The lockdown was a panicked reaction by the Victorian government, despite the significant improvements in public health from a year ago.

Almost 10 per cent of the state’s population was tested during the outbreak. Contact tracing saw thousands go into isolation. The system, finally, was working, making lockdown unnecessary.

Meanwhile, the Coalition’s contempt towards workers and their families has taken many forms.

Vaccines

Only 4.3 million doses had been delivered in Australia by 1 June just after the lockdown began—compared to 65 million in the UK. Critically, only 2 per cent of Australians had received a second dose.

Morrison repeatedly said rolling out vaccinations was not a race. For once, he’s been true to his word. The rollout has been as slow as treacle.

The government promised in February that vulnerable people, including aged care and disability residents and staff, would be among those vaccinated first, within six weeks.

Yet by the beginning of June, it admitted that only 40,000 aged-care staff (out of a workforce of 366,000) had received their first jabs.

Others may have been vaccinated—the government simply doesn’t know.

The government was still calling for tenders to deliver jabs in aged care homes on 18 May, barely a week before Victoria went into lockdown.

Worse, it became clear that the private companies delivering the jabs had not been contracted to vaccinate staff, who got doses only if some were left over. Those living or working in disability homes were treated even worse.

Years of neo-liberal neglect have hollowed out governments’ ability to deliver basic services and workers and the vulnerable are paying the price.

The ACTU has called for two days’ paid vaccination leave for workers in the care sector. If the government was serious about boosting vaccination rates, it would bring this in for all workers.

Aged care

As the COVID cluster in Melbourne grew, it was revealed that the Liberals had thrown people in aged care to the wolves.

First it was revealed that, even as the Melbourne outbreak grew, there were aged care homes where no residents had been vaccinated. Health Minister Greg Hunt admitted at the end of May that there were still 29 nursing homes in Victoria that had yet to receive a single vaccination dose.

Then news leaked that the federal government had, in November, abandoned the scheme that paid aged care workers extra so that they would not need to work across more than one site.

Even when the scheme was running, it was little more than a token effort. As The Age reported, only 33 grants totalling a mere $12.5 million were paid to aged care companies that operate about 90 of Victoria’s 600 Commonwealth-regulated homes.

Yet the movement of low-paid casual workers across the sector was a major way that the virus travelled between aged care homes in 2020. The Coalition government would rather save a pittance than save lives.

We need to fight for an end to casualisation and for the nationalisation of private aged care.

Quarantine

There have been at least 22 virus breakouts from hotel quarantine. The east coast states have been calling since last year for purpose-built quarantine facilities modelled on the highly successful site at Howard Springs in Darwin, where people stay in cabins with plenty of fresh air.

Morrison has dragged his feet throughout. Defence Minister Peter Dutton went so far as to dismiss Victoria’s proposal as “smoke and mirrors”.

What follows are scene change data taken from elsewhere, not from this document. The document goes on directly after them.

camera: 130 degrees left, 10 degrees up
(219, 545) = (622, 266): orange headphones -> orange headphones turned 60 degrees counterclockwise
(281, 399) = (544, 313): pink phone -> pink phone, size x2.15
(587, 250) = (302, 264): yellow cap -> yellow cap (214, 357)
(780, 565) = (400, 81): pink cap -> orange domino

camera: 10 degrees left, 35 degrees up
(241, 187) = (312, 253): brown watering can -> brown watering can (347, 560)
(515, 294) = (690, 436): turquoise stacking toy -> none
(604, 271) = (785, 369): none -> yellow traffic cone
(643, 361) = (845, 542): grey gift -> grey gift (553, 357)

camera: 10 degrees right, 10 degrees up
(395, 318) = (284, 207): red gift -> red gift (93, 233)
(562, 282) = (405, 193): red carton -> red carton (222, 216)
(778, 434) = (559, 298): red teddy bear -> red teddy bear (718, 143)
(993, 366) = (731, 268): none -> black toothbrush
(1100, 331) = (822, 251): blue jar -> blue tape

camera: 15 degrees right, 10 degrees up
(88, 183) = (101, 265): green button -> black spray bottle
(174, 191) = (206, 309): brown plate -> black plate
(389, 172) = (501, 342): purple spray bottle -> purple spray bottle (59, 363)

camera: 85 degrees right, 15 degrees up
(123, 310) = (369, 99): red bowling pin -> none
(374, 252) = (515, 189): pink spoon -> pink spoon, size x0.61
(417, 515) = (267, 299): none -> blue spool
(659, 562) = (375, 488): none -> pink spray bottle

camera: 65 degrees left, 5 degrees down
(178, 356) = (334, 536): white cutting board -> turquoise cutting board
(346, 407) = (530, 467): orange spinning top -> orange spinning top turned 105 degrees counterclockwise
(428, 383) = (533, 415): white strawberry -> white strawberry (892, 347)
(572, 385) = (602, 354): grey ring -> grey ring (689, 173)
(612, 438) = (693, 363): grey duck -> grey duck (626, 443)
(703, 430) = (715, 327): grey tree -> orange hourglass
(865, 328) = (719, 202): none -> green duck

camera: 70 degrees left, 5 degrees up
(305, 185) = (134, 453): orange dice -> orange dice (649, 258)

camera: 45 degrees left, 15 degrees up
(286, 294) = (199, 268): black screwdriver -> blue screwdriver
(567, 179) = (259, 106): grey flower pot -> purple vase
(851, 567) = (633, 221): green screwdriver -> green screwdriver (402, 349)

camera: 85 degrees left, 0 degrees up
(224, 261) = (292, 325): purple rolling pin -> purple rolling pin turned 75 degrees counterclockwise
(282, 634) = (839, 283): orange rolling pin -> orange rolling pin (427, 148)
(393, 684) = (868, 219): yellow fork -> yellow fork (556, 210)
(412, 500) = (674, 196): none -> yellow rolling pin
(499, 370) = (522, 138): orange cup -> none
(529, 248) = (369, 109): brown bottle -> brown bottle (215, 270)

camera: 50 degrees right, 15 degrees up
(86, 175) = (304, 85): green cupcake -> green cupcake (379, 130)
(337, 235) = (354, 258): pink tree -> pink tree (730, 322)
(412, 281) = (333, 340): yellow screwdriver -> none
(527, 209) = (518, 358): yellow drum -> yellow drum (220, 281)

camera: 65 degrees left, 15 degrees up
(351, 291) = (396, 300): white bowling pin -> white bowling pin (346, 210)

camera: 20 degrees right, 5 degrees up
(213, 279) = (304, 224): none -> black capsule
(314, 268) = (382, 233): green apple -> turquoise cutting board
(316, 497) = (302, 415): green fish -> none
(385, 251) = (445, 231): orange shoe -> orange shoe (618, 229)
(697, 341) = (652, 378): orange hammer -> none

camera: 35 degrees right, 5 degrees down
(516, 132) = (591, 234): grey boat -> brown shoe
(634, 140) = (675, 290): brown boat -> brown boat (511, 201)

A few weeks later, under pressure from the lockdown, Morrison finally supported a quarantine facility in Melbourne. But he insisted that it had to be as well as hotel quarantine, not instead—meaning the possibility of outbreaks will persist.

Wages

Morrison was similarly late to the party with financial support for workers stood down during the lockdown. Finally, he granted a miserly $500 a week ($325 for those working less than 20 hours).

Even that was riddled with conditions. The payment doesn’t cover the first week of lockdown; it applies only in areas designated as “hot spots”; people getting any kind of benefit payment, however modest, get nothing; and it will be taxed.

Every step of the way, Morrison has reacted late and inadequately to the challenges of the pandemic.

He needs to be driven out of office. A campaign for an end to casualisation, for vaccination leave and for taking all aged care into public hands would be an excellent place to start that fight.